PROBLEM STATEMENT:
Can you transcribe, character for character, the lines of the entries below, starting with the line that contains "locality: Carbon Co., Encampment, River" and going on through the line that contains "elevation (m): 1500", both of those lines included?

RECORDS FOR THIS TASK:
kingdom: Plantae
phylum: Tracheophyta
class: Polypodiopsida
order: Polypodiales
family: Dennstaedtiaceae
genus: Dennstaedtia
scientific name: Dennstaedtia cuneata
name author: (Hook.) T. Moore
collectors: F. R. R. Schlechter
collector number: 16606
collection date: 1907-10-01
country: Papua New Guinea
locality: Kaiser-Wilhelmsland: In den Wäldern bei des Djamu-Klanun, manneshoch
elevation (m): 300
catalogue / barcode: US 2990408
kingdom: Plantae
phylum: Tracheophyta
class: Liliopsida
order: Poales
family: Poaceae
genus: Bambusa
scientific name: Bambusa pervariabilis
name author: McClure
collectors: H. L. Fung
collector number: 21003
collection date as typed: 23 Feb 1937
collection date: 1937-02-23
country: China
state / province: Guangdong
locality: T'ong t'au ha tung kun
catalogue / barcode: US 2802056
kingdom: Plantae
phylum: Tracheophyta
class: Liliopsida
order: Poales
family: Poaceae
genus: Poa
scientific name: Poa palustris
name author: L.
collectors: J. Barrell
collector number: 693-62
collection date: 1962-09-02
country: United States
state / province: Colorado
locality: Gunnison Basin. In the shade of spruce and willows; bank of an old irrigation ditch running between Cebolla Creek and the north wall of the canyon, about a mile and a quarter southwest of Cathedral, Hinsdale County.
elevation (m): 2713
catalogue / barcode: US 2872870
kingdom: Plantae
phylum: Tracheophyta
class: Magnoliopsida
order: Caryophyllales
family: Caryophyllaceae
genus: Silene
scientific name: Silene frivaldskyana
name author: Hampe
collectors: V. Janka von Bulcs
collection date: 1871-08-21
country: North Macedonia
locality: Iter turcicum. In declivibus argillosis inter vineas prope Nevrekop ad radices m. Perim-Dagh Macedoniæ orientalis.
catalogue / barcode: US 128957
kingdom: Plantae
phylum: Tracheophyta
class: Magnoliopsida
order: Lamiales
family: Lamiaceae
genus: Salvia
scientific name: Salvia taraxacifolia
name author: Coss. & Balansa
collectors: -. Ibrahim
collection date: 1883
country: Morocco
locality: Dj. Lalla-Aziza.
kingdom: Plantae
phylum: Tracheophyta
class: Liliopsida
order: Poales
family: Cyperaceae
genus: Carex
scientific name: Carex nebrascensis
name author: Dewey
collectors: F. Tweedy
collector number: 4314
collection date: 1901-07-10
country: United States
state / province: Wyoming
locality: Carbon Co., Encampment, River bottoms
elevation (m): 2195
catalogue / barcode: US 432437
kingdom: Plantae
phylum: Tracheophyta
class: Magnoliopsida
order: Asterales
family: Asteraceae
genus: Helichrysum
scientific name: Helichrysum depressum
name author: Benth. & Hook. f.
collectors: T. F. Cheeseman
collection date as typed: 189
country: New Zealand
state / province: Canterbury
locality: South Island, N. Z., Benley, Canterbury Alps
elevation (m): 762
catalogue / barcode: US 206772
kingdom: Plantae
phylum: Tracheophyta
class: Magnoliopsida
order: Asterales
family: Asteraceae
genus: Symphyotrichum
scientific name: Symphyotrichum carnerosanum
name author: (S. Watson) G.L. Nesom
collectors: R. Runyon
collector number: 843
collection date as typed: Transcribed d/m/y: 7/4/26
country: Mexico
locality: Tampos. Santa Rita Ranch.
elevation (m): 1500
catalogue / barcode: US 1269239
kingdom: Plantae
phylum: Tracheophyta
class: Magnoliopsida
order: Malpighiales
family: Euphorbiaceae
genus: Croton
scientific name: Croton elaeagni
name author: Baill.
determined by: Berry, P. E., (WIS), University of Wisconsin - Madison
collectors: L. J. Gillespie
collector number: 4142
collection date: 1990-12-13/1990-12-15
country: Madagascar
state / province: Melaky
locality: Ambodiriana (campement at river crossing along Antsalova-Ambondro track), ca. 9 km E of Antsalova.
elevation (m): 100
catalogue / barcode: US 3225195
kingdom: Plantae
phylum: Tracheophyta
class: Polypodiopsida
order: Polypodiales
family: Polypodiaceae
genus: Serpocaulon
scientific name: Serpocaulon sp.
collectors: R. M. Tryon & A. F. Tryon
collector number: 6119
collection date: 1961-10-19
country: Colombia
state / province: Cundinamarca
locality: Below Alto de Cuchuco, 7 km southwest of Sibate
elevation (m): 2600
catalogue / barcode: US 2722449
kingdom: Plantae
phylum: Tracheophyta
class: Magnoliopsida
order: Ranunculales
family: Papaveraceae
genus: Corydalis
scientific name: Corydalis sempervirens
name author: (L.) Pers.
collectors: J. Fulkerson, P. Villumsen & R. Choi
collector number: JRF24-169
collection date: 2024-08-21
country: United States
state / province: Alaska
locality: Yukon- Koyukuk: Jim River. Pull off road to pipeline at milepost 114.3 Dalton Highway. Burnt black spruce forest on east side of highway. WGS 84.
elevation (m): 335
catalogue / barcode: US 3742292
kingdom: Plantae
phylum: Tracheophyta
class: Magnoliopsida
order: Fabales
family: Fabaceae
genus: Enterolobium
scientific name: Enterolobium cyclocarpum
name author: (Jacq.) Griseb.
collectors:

RESPONSE TO THIS TASK:
locality: Carbon Co., Encampment, River bottoms
elevation (m): 2195
catalogue / barcode: US 432437
kingdom: Plantae
phylum: Tracheophyta
class: Magnoliopsida
order: Asterales
family: Asteraceae
genus: Helichrysum
scientific name: Helichrysum depressum
name author: Benth. & Hook. f.
collectors: T. F. Cheeseman
collection date as typed: 189
country: New Zealand
state / province: Canterbury
locality: South Island, N. Z., Benley, Canterbury Alps
elevation (m): 762
catalogue / barcode: US 206772
kingdom: Plantae
phylum: Tracheophyta
class: Magnoliopsida
order: Asterales
family: Asteraceae
genus: Symphyotrichum
scientific name: Symphyotrichum carnerosanum
name author: (S. Watson) G.L. Nesom
collectors: R. Runyon
collector number: 843
collection date as typed: Transcribed d/m/y: 7/4/26
country: Mexico
locality: Tampos. Santa Rita Ranch.
elevation (m): 1500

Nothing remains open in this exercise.